Testosterona comercial
Cuando Trump grava las importaciones europeas, encarece la vida de sus propios ciudadanos. Y si Europa responde con la misma medicina, hará exactamente lo mismo: perjudicará a los suyos

El presidente de EEUU, Donald Trump / Al Drago – Pool via CNP / Zuma Press / ContactoPho
Donald Trump lo ha vuelto a hacer. Con el anuncio de nuevos aranceles, ha agitado el tablero del comercio internacional, tensionando relaciones y provocando una oleada de respuestas políticas —y emocionales— en Europa: “hay que plantarse, no hay que dejarse pisar, hay que responder con firmeza”. Pero esa reacción instintiva —comprensible desde lo político— es precisamente lo primero que deberíamos cuestionar desde lo económico. Porque no hay mejor forma de agravar un error económico que replicarlo. Y sin embargo, eso es lo que muchos proponen: responder a los aranceles de Trump con más aranceles desde Bruselas. Una carrera de represalias que no beneficia a nadie… salvo a quienes viven del discurso emocional y del nacionalismo comercial.
No es una cuestión ideológica. Los aranceles son una herramienta obsoleta e ineficaz que encarece productos, reduce el bienestar de los consumidores, distorsiona la asignación de recursos y frena la competitividad de las economías. Y lo hacen siempre, aunque a menudo se olvide: penalizan al país que los impone. Cuando Trump grava las importaciones europeas, encarece la vida de sus propios ciudadanos. Y si Europa responde con la misma medicina, hará exactamente lo mismo: perjudicará a los suyos. Y ello, por no hablar de las empresas. Ni las estadounidenses han pedido estos aranceles, ni trasladar este castigo a las europeas que dependen de bienes intermedios importados tiene sentido. Es dispararse en el pie: encarecer insumos, tensionar cadenas de valor, y reducir márgenes.
Repetimos con más prisa que pausa que “algo habrá que hacer”. Pero en economía, actuar mal es peor que no actuar. Especialmente si lo que está sobre la mesa es una represalia que empeora el bienestar de tus propios ciudadanos. Y aquí es donde entra el principio olvidado: la ventaja comparativa. Si otros países producen ciertos bienes mejor o más barato, lo racional es seguir comprándolos y concentrar los esfuerzos internos en aquello donde somos más competitivos. Es así como las economías crecen y mejoran su bienestar a largo plazo. No produciendo ineficientemente por orgullo comercial.

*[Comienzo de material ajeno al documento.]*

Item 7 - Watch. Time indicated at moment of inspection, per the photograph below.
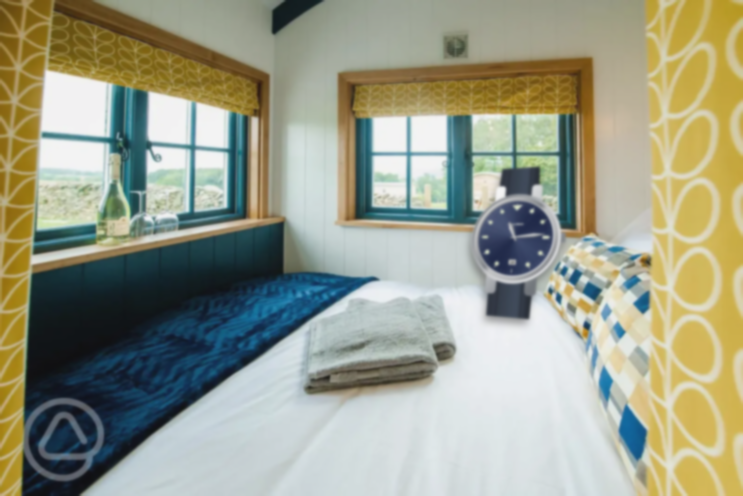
11:14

La decisión de Trump, por errónea que sea, puede ser una oportunidad para Europa. Para revisar su política comercial, simplificar su regulación, abrir más sus mercados. Porque, aunque a menudo se proclama lo contrario, la UE tampoco ha sido el ejemplo de libre comercio que dice ser. Las barreras no arancelarias, las normativas técnicas y los costes regulatorios suponen, en muchos casos, frenos tan importantes como los aranceles tradicionales.
Responder al proteccionismo con más apertura sería una estrategia valiente e inteligente. Beneficiaría a los consumidores europeos, reduciría costes para las empresas, aumentaría la competitividad global del continente y desactivaría el relato victimista de Trump. No hay argumento más poderoso que el éxito económico de un modelo más abierto y eficiente. Tan lógico como improbable. La política comercial europea sigue atrapada en algún punto del espejo: si tú me cierras, yo me cierro. Pero eso no nos lleva a ningún sitio. Si de verdad queremos proteger a los europeos —no solo como productores, sino como consumidores y ciudadanos—, la respuesta no puede ser simétrica: debe ser liberalizadora.
Trump se equivoca. Pero la peor respuesta sería imitárselo. La mejor venganza es no ser como tu enemigo. Y, aunque Marco Aurelio no hablaba de aranceles, tenía razón.